From the material below, pull out word for word the part that opens with the line containing "like h=4 m=16." and closes with the line containing "h=11 m=51 s=14", keeping both of those lines.

>> Begin Given records

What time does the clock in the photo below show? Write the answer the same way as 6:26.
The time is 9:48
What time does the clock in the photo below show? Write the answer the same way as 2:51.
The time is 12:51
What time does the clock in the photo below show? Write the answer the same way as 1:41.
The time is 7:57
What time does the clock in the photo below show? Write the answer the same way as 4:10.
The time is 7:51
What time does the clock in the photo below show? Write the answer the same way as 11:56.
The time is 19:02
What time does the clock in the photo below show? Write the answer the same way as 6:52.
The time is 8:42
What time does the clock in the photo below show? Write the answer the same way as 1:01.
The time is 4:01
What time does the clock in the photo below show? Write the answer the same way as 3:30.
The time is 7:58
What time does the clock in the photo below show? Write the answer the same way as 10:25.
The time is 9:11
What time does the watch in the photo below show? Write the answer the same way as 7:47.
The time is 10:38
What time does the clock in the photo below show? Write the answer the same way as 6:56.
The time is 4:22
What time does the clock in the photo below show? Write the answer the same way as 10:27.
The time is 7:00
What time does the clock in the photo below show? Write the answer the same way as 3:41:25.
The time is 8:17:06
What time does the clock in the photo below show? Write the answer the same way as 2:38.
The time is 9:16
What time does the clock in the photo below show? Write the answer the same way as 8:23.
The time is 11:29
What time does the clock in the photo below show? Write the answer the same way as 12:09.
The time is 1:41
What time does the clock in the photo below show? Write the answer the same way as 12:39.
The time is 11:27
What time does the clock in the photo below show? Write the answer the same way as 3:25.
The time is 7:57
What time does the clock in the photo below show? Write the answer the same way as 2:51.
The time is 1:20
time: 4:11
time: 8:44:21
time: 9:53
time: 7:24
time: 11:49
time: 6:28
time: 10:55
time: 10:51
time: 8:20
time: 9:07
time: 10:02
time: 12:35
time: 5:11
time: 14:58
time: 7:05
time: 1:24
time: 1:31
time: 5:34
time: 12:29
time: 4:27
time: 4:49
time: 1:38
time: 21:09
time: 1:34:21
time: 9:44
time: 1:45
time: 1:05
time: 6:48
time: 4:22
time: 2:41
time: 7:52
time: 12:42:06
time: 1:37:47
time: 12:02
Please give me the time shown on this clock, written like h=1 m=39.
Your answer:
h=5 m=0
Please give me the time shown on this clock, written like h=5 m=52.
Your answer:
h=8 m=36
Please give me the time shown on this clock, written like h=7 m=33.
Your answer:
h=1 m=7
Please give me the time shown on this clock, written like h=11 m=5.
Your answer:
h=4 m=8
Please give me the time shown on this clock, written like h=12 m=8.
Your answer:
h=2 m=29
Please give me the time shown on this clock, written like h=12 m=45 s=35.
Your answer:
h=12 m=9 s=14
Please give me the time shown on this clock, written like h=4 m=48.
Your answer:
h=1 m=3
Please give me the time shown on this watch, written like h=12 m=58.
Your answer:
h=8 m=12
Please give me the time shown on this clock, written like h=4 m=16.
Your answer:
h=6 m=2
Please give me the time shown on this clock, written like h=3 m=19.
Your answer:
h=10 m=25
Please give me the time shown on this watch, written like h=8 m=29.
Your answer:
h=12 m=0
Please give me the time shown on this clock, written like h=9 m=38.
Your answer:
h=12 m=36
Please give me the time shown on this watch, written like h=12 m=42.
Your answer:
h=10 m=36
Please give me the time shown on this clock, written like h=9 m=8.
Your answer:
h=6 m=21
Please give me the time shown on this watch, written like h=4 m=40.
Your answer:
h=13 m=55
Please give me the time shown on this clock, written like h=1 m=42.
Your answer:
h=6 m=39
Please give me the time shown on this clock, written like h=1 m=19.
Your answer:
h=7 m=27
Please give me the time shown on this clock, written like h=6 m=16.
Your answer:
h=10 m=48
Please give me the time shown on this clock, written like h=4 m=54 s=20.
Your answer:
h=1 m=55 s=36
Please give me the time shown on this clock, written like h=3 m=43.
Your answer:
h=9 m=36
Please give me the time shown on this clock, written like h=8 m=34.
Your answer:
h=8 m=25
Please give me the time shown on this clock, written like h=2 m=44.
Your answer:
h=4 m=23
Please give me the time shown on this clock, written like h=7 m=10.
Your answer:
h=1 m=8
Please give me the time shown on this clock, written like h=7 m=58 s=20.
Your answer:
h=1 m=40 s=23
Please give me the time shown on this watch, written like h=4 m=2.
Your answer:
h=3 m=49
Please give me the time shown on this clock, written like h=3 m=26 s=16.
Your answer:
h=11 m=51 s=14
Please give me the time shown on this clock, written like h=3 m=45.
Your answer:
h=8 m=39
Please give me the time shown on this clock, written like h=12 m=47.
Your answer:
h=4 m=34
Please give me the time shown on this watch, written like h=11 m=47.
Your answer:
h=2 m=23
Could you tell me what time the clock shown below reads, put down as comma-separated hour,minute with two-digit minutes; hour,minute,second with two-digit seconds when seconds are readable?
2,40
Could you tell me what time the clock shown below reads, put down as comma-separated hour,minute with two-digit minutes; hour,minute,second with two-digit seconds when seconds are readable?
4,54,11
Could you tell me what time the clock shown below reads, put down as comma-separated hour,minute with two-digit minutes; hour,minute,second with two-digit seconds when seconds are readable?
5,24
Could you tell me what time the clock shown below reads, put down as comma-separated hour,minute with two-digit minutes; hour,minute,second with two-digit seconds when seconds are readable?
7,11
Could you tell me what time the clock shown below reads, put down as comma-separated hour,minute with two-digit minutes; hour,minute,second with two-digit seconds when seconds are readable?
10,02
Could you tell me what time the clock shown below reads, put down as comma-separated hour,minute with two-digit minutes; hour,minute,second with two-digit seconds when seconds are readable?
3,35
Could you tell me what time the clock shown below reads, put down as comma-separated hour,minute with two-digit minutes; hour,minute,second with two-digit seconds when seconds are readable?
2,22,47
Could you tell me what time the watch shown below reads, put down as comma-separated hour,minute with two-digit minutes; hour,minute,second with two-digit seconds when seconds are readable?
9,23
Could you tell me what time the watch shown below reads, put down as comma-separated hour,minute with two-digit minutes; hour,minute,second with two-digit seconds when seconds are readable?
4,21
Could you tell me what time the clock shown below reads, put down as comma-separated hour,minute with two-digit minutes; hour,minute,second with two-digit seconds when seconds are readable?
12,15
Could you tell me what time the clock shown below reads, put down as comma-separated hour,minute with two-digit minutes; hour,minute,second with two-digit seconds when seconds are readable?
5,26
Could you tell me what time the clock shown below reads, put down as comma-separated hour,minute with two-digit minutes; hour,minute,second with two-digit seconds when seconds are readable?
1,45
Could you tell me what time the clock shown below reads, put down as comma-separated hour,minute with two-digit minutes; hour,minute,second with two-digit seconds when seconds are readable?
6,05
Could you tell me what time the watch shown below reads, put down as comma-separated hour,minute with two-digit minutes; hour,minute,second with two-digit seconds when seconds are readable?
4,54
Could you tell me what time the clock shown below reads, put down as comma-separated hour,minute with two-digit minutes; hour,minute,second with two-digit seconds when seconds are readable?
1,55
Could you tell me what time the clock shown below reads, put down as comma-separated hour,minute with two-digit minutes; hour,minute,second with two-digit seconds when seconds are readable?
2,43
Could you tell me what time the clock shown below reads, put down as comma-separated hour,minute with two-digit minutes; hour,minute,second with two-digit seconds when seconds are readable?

>> End Given records

Solution to the exercise:
Please give me the time shown on this clock, written like h=4 m=16.
Your answer:
h=6 m=2
Please give me the time shown on this clock, written like h=3 m=19.
Your answer:
h=10 m=25
Please give me the time shown on this watch, written like h=8 m=29.
Your answer:
h=12 m=0
Please give me the time shown on this clock, written like h=9 m=38.
Your answer:
h=12 m=36
Please give me the time shown on this watch, written like h=12 m=42.
Your answer:
h=10 m=36
Please give me the time shown on this clock, written like h=9 m=8.
Your answer:
h=6 m=21
Please give me the time shown on this watch, written like h=4 m=40.
Your answer:
h=13 m=55
Please give me the time shown on this clock, written like h=1 m=42.
Your answer:
h=6 m=39
Please give me the time shown on this clock, written like h=1 m=19.
Your answer:
h=7 m=27
Please give me the time shown on this clock, written like h=6 m=16.
Your answer:
h=10 m=48
Please give me the time shown on this clock, written like h=4 m=54 s=20.
Your answer:
h=1 m=55 s=36
Please give me the time shown on this clock, written like h=3 m=43.
Your answer:
h=9 m=36
Please give me the time shown on this clock, written like h=8 m=34.
Your answer:
h=8 m=25
Please give me the time shown on this clock, written like h=2 m=44.
Your answer:
h=4 m=23
Please give me the time shown on this clock, written like h=7 m=10.
Your answer:
h=1 m=8
Please give me the time shown on this clock, written like h=7 m=58 s=20.
Your answer:
h=1 m=40 s=23
Please give me the time shown on this watch, written like h=4 m=2.
Your answer:
h=3 m=49
Please give me the time shown on this clock, written like h=3 m=26 s=16.
Your answer:
h=11 m=51 s=14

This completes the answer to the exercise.